When I shift into gear in my car, it is a pleasure all its own. I thoughouly enjoy driving a manual transmission vehicle. I find I’m fully “engaged” when I have the need to use my left foot, right foot, left hand, right hand (sounds a bit like Twister) Driving manual transmission activates the entire brain – right/left hemisphere. Perhaps driving manual transmission is similar to playing a woodwind instrument.
With oboe, I need to use both hands, tongue, lips, air, eyes, ears as well as both hemispheres of my brain. Sometimes I get to tap my feet and sing, too.

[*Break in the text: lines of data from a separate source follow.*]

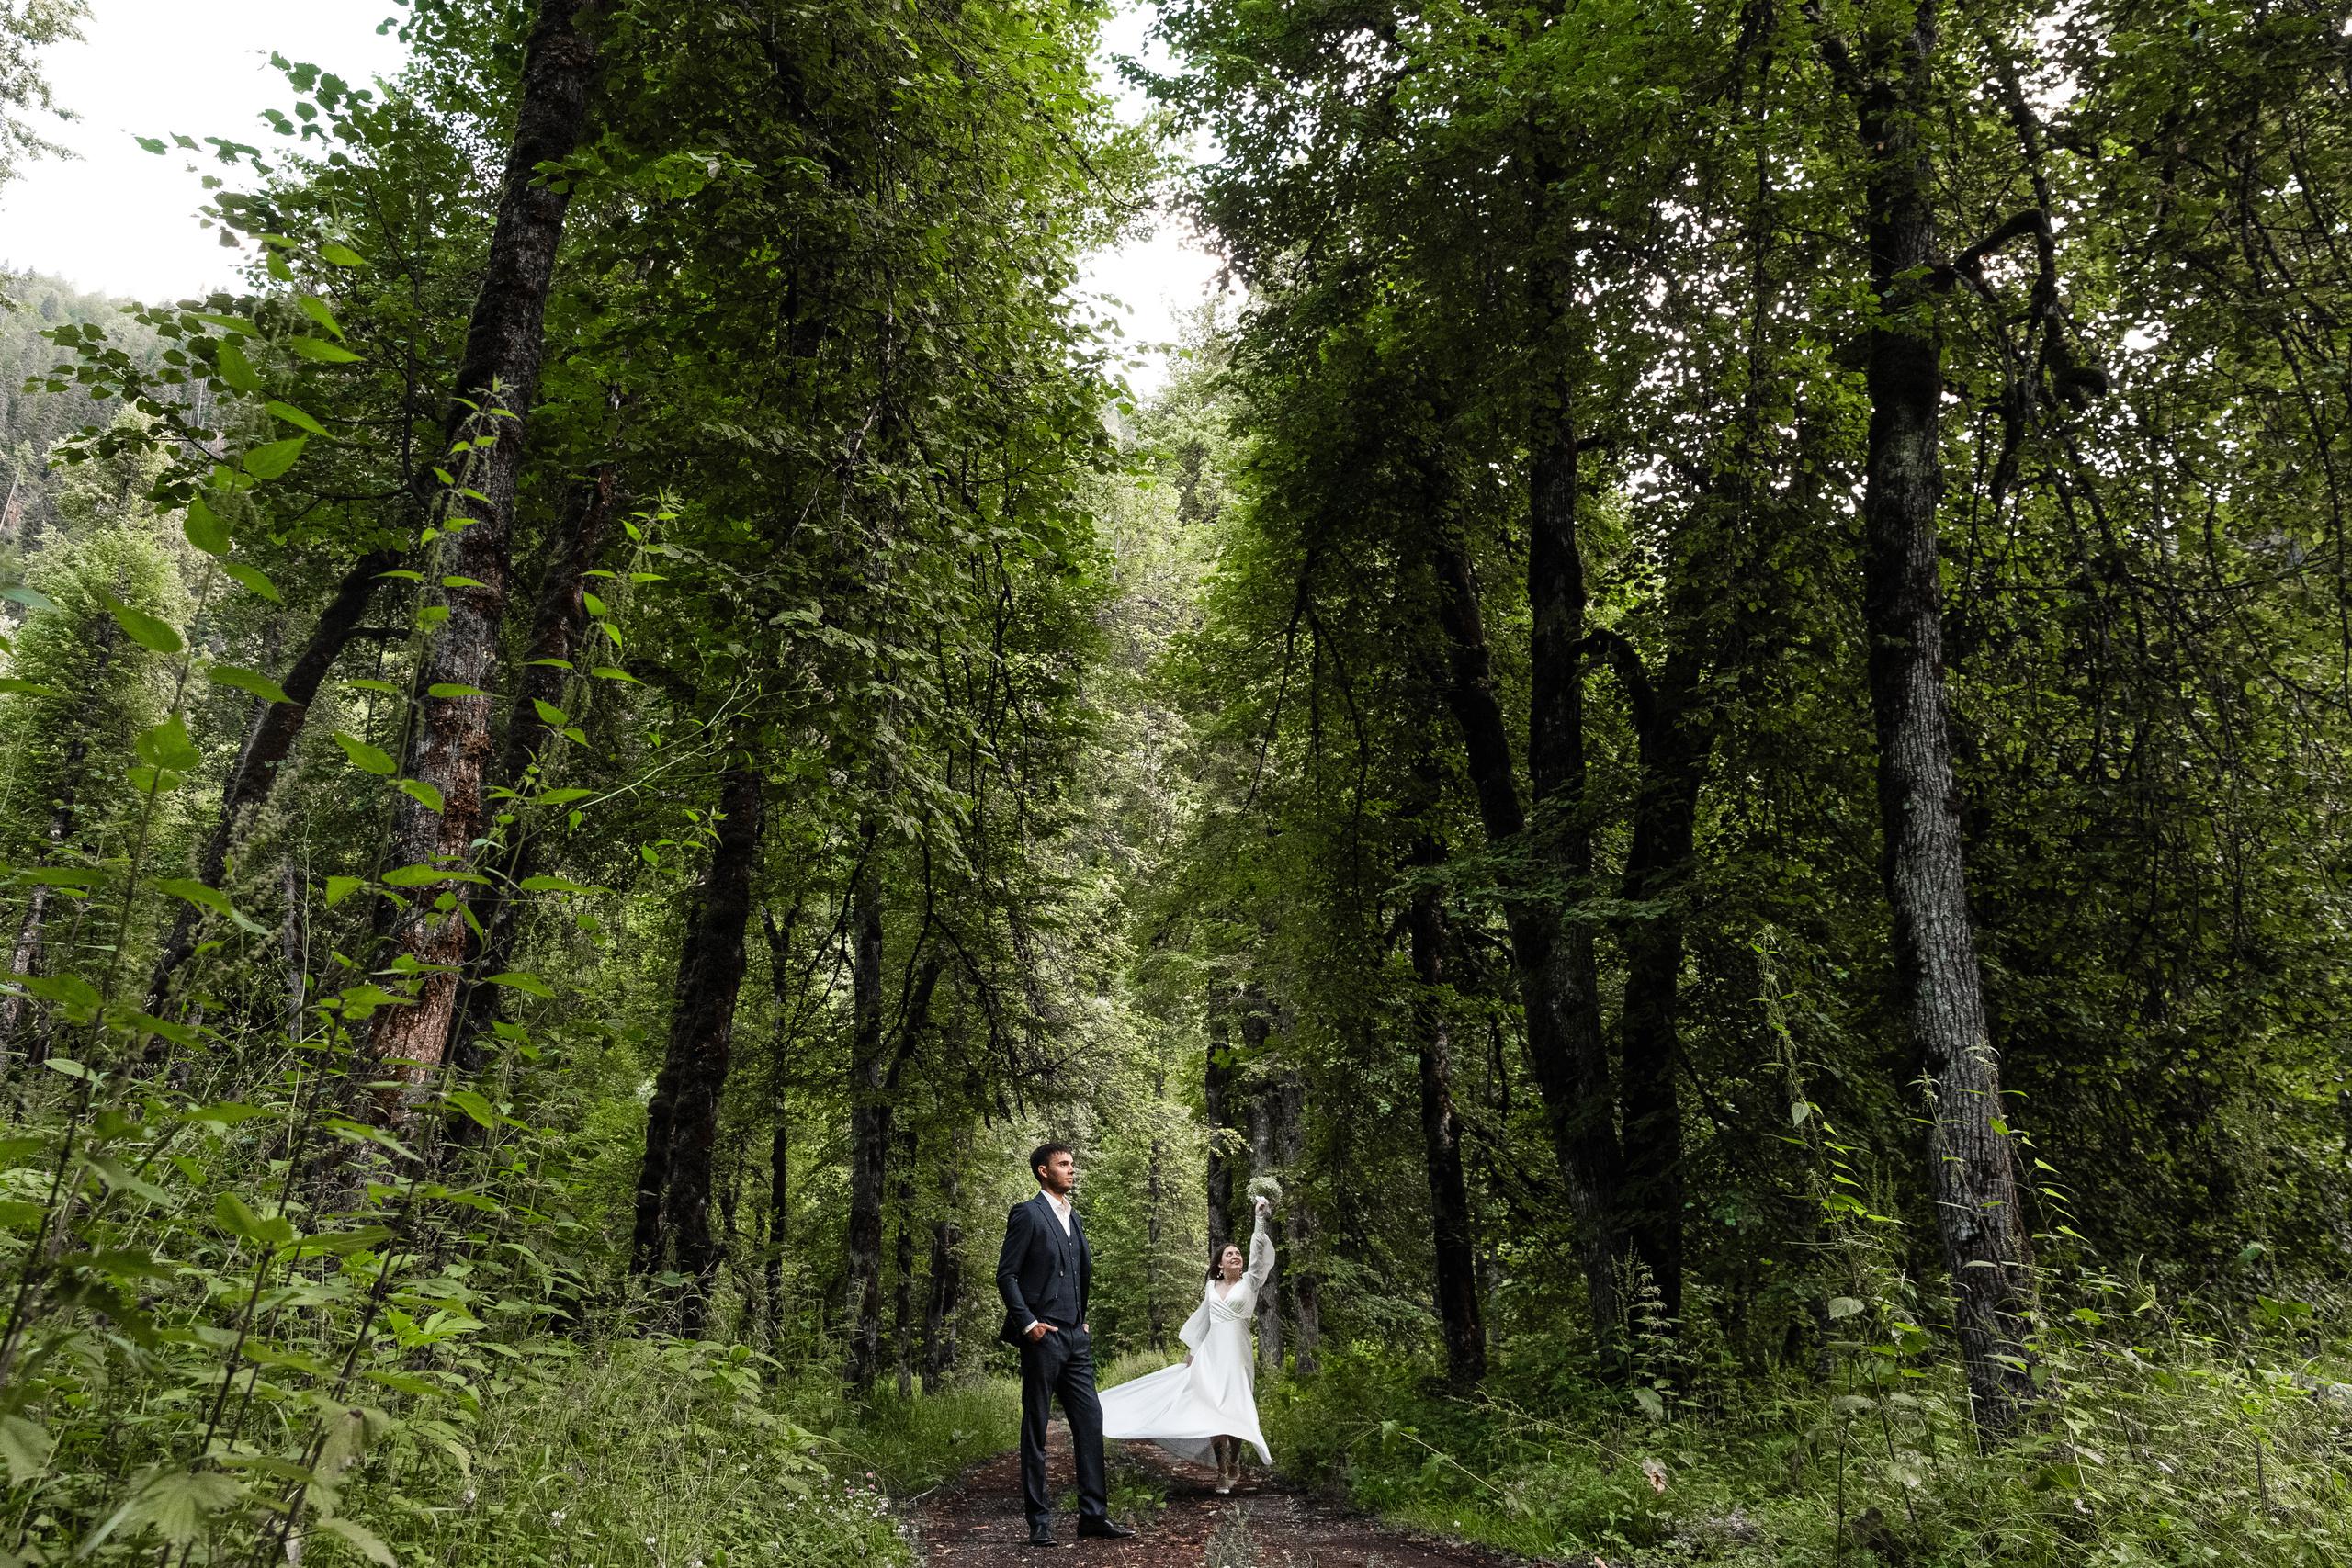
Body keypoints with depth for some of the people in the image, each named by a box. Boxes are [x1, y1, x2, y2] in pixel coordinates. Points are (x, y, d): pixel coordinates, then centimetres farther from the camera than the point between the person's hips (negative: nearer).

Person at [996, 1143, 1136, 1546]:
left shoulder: (1072, 1218, 18)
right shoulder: (1027, 1214, -6)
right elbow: (1006, 1275, -10)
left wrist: (1082, 1321, 17)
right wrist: (1027, 1323, -15)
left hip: (1075, 1338, 7)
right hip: (1042, 1337, -7)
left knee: (1090, 1422, 5)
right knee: (1036, 1428, 2)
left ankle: (1094, 1514, 12)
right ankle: (1039, 1521, 9)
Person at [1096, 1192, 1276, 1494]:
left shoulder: (1250, 1282, 2)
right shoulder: (1212, 1286, 13)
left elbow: (1259, 1253, -12)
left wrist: (1261, 1217, -21)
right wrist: (1192, 1350, 22)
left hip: (1236, 1355, -3)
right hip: (1210, 1353, 3)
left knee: (1234, 1409, -2)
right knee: (1213, 1409, -5)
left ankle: (1234, 1465, 14)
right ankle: (1222, 1472, -1)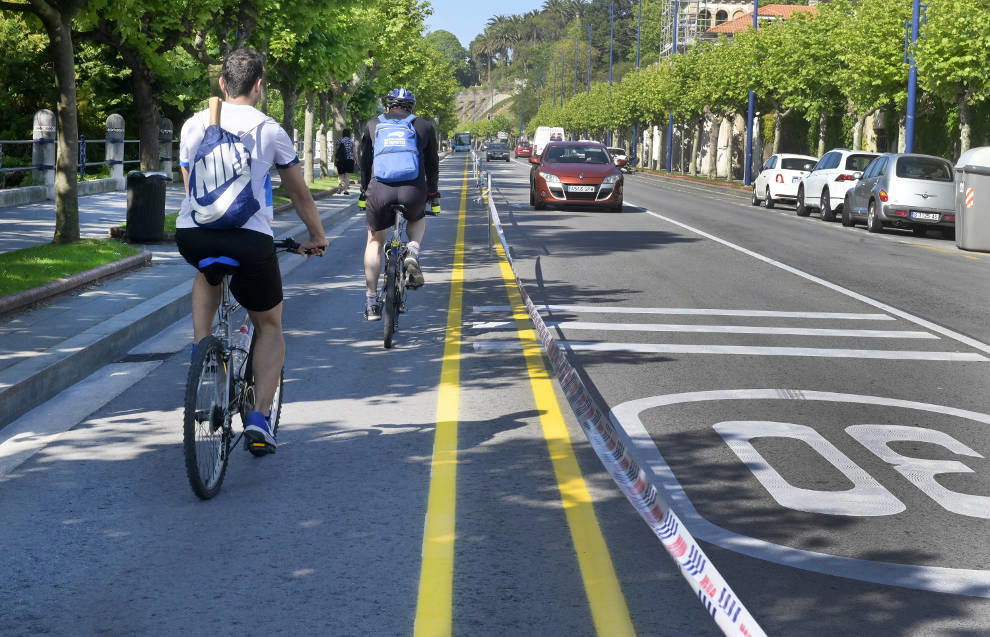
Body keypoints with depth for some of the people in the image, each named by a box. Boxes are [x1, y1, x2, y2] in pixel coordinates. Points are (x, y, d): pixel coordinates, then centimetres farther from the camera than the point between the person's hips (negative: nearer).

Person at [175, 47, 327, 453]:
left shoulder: (193, 125, 16)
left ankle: (200, 348, 20)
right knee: (270, 328, 18)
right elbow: (300, 195, 18)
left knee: (208, 273, 40)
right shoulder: (270, 131, 8)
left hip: (191, 235, 3)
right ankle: (260, 417, 3)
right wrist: (317, 237, 33)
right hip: (250, 240, -2)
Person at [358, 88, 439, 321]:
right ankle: (413, 252, 4)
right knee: (418, 219, 35)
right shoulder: (424, 126, 15)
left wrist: (365, 191, 35)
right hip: (413, 192, 0)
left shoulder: (373, 125, 17)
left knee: (374, 242, 20)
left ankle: (371, 302, 19)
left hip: (380, 191, 0)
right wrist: (432, 192, 36)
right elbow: (432, 163, 22)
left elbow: (364, 161, 23)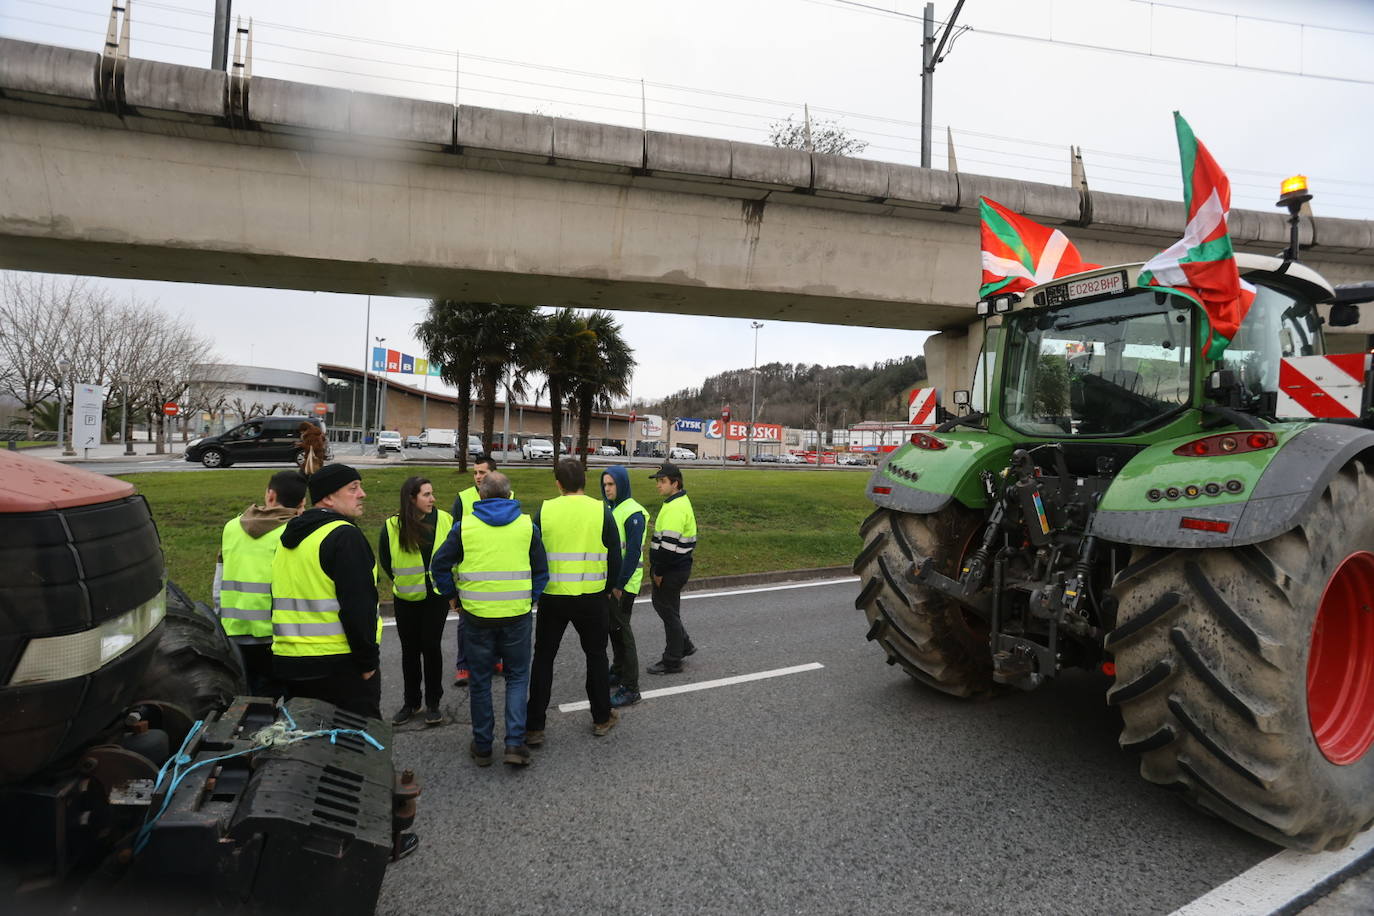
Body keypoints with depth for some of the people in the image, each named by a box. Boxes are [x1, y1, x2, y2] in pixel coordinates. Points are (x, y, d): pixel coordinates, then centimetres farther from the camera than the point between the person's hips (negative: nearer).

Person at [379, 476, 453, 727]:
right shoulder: (392, 527, -10)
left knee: (431, 647, 1)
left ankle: (433, 703, 16)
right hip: (407, 599, 1)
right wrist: (402, 581, 11)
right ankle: (411, 702, 28)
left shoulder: (445, 520, -8)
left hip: (437, 596, -1)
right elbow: (384, 561, 7)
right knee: (410, 650, 12)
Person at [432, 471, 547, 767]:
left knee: (480, 680, 15)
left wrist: (452, 596, 13)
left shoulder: (465, 525, -1)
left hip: (477, 613, 0)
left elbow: (439, 564, 1)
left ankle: (482, 746, 24)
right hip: (517, 614, 0)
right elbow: (541, 570, 5)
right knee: (517, 676, 15)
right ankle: (515, 742, 6)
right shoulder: (527, 525, 0)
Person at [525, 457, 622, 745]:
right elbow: (615, 559, -2)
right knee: (596, 656, 18)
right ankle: (602, 718, 28)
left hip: (552, 597, 0)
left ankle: (534, 727, 17)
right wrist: (606, 588, 15)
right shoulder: (602, 511, -7)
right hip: (592, 599, 0)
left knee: (543, 659, 13)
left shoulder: (544, 511, -6)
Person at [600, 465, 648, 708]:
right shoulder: (609, 509, 10)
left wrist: (620, 584, -19)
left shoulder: (633, 513, -16)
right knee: (613, 627, 18)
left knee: (621, 630, -5)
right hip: (609, 580, 8)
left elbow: (633, 552, -20)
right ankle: (618, 671, 35)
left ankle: (631, 688, 2)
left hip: (624, 583, -8)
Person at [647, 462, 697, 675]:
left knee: (669, 612, 2)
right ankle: (684, 645, 33)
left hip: (672, 570, -10)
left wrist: (659, 571, -17)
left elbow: (669, 544, -26)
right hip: (672, 568, 10)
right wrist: (657, 568, 17)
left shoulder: (676, 508, -22)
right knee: (661, 605, 21)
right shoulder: (678, 503, 12)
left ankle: (672, 661, 15)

I’m sure that’s another reason I didn’t find playing violin interesting enough when I was 8 years old (besides the shrill of the bow across the strings). The violin just didn’t provide enough opportunity for a full body experience. Ok, I may have gained more respect and gigs much sooner (the world caters to strings). I would have sustained more income through tough economic times, but what’s the point if I couldn’t reach the heart enough and soul of others as I have with my oboe playing. At age 9, I chose to play the dynamic, all-inclusive double reed instrument — the OBOE.
My jokes — it’s a 4 letter word! So is “reed” and “solo” — both are crucial to the formulation of sound and the importance of the player. Why be one of many in a big section of musicians? As an oboist I’m almost always a soloist. That doesn’t mean I can’t play well with others. I enjoy the comoradery of chamber musicians, but I sure enjoy the challenge of showing up alone for a gig with an entire chorus — and ME, the oboist.
I enjoy hearing and sensing the shifting of gears with my “new” Mini. It’s Me. I’m somewhat of a loaner — not alone — but not common like a miniVAN, SUV, Ford F10, Honda Accord, Chevy Camaro.
So I’ve added another family member to the “four”some words: Mini.